During the eight varsity seasons when Michal Wright was the head football coach at the Flint Hill School, his Huskies accomplished a lot.
But for those now mourning the 63-year-old Wright, who unexpectedly died of cardiac arrest on Feb. 17, his coaching abilities aren’t what they remember the most. Instead, it was how he lived his life that took center stage.
Friends described Wright as “a light on a lampstand” and observed that “the Lord needed an angel” during a funeral service Tuesday (Feb. 25) at the Kent School.
In addition to graduating from the co-ed boarding school in Connecticut, Wright worked as an associate director of admissions, the head baseball coach, an assistant coach in football and boys’ basketball, and a student adviser.

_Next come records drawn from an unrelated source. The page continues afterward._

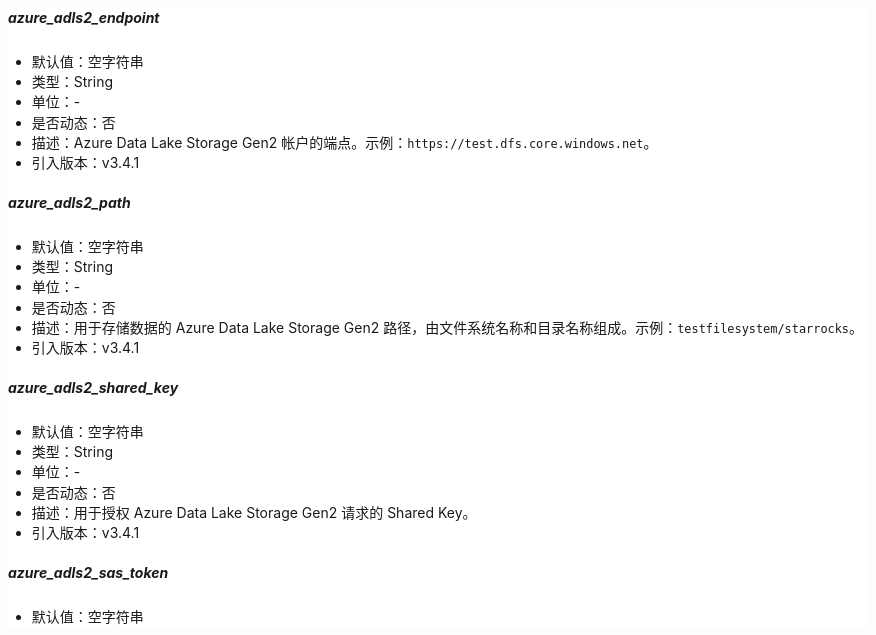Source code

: ##### azure_adls2_endpoint

- 默认值：空字符串
- 类型：String
- 单位：-
- 是否动态：否
- 描述：Azure Data Lake Storage Gen2 帐户的端点。示例：`https://test.dfs.core.windows.net`。
- 引入版本：v3.4.1

##### azure_adls2_path

- 默认值：空字符串
- 类型：String
- 单位：-
- 是否动态：否
- 描述：用于存储数据的 Azure Data Lake Storage Gen2 路径，由文件系统名称和目录名称组成。示例：`testfilesystem/starrocks`。
- 引入版本：v3.4.1

##### azure_adls2_shared_key

- 默认值：空字符串
- 类型：String
- 单位：-
- 是否动态：否
- 描述：用于授权 Azure Data Lake Storage Gen2 请求的 Shared Key。
- 引入版本：v3.4.1

##### azure_adls2_sas_token

- 默认值：空字符串
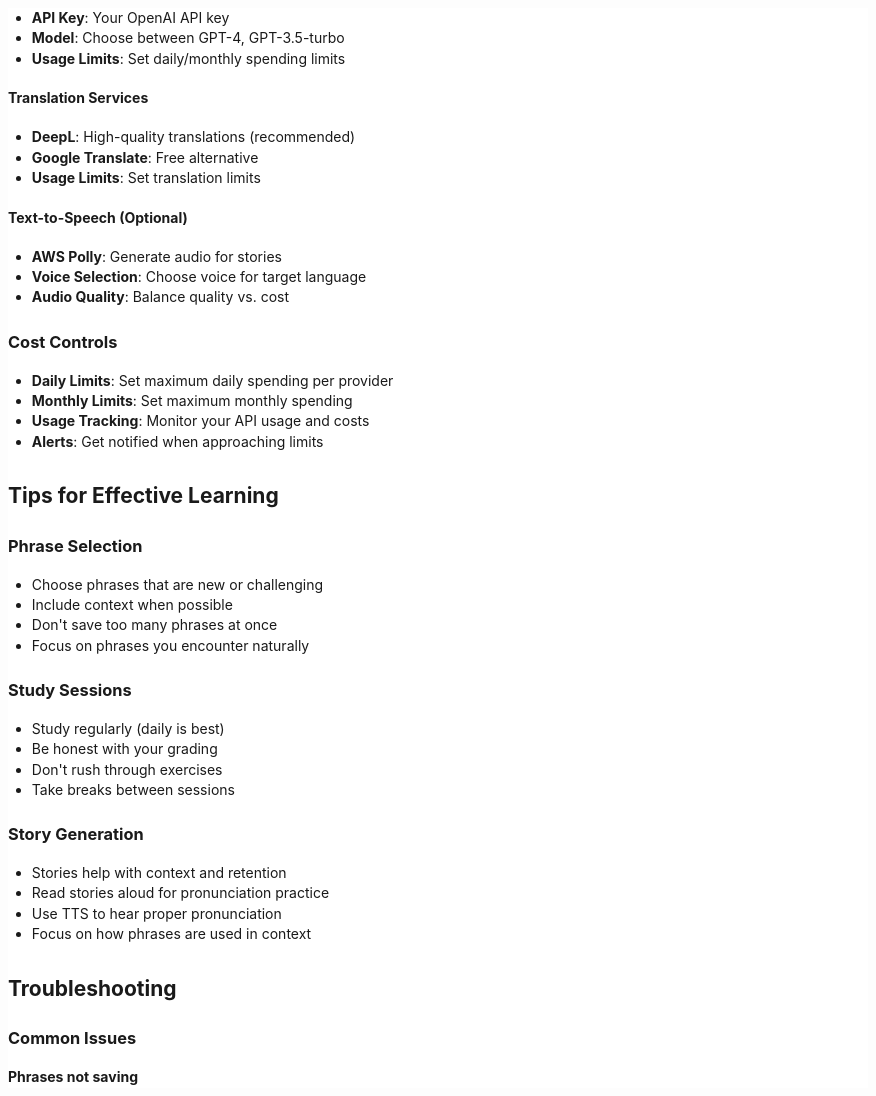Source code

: - **API Key**: Your OpenAI API key
- **Model**: Choose between GPT-4, GPT-3.5-turbo
- **Usage Limits**: Set daily/monthly spending limits

#### Translation Services

- **DeepL**: High-quality translations (recommended)
- **Google Translate**: Free alternative
- **Usage Limits**: Set translation limits

#### Text-to-Speech (Optional)

- **AWS Polly**: Generate audio for stories
- **Voice Selection**: Choose voice for target language
- **Audio Quality**: Balance quality vs. cost

### Cost Controls

- **Daily Limits**: Set maximum daily spending per provider
- **Monthly Limits**: Set maximum monthly spending
- **Usage Tracking**: Monitor your API usage and costs
- **Alerts**: Get notified when approaching limits

## Tips for Effective Learning

### Phrase Selection

- Choose phrases that are new or challenging
- Include context when possible
- Don't save too many phrases at once
- Focus on phrases you encounter naturally

### Study Sessions

- Study regularly (daily is best)
- Be honest with your grading
- Don't rush through exercises
- Take breaks between sessions

### Story Generation

- Stories help with context and retention
- Read stories aloud for pronunciation practice
- Use TTS to hear proper pronunciation
- Focus on how phrases are used in context

## Troubleshooting

### Common Issues

**Phrases not saving**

“Michal brings us all together,” said Leelee Smith Klein, who graduated from Kent School in 1981, the same class as Wright. “Michal made everyone feel they were heard and special. His soul was invaluable. He was so outstanding an athlete — and more as a person.”
Wright was hired by Flint Hill School in the early 2000s to restart the varsity football program, which had ended about a decade earlier.
Tom Whitworth was head of the private Oakton prep school at the time and made the decision to hire Wright.
“He was one of the best hires I ever made, one in a million,” Whitworth, who’s now retired and living in North Carolina, told FFXnow.
Under Wright, Flint Hill won four conference championships, finished second twice, earned five state-tournament berths with a runner-up trophy in 2008, and compiled a 43-33 overall record.
More than a dozen of his Flint Hill players received Division I football scholarships.
Wright is the second winningest football coach in Flint Hill history, but like at Kent School, his personal touch is what most distinguished him to colleagues and students.
“I observed him interacting with kids, and I was blown away with how he handled them and was direct and honest with them,” Whitworth said. “Michal was a magnet who attracted kids and players.”
Jody Patrick and Dennis Guiliani were faculty members with Wright at Flint Hill, and shared their thoughts with FFXnow.
“He was a wonderful role model and knew how to connect with kids so well. He knew coaching and people,” Patrick said.
Guiliani described Wright’s calm nature with athletes, saying he wasn’t a yeller as a coach.
“Michal was so mild-mannered, but still got his message across very well that way,” Guiliani said.
After leaving Flint Hill in 2012, Wright became the head football coach at Pinewood Prep in Summerville, South Carolina. His Panthers teams had big success there as well during his six seasons in charge.
Wright eventually returned to Kent School to coach and work.
Current Flint Hill trainer Derek Ross, one of Wright’s best friends at Flint Hill, had known Wright for 23 years. The two kept in touch after Wright left the Oakton school.
“Mike could brighten your day just by walking into your office,” said Ross, who traveled to Kent School for the memorial service.
“We would talk a lot,” Ross said. “He was so humble and unassuming.”
Rico Reed is Flint Hill’s boys head basketball coach. He coached football with Wright at Flint Hill, where Reed’s son played on the team.
“Mike was one of the most respectful people I have ever met in my life,” Reed said. “He had such a willingness to give, and everything he did was genuine. He coached my son and raised the level of his IQ and confidence. The Lord must have needed a coach up there.”
As a student at Kent School, Wright was a three-sport standout and ultimately got inducted into the school’s Athletic Hall of Fame. He also coached four sports at the school, including girls softball.
For his achievements at the college level, Wright was inducted into the St. Lawrence University Athletic Hall of Fame. After college, he had a tryout with the NFL’s Miami Dolphins.
“He had the unique ability to make everyone feel valued, as if they were the most important person in the room,” Michael Hirschfeld, Kent School’s head of school, said.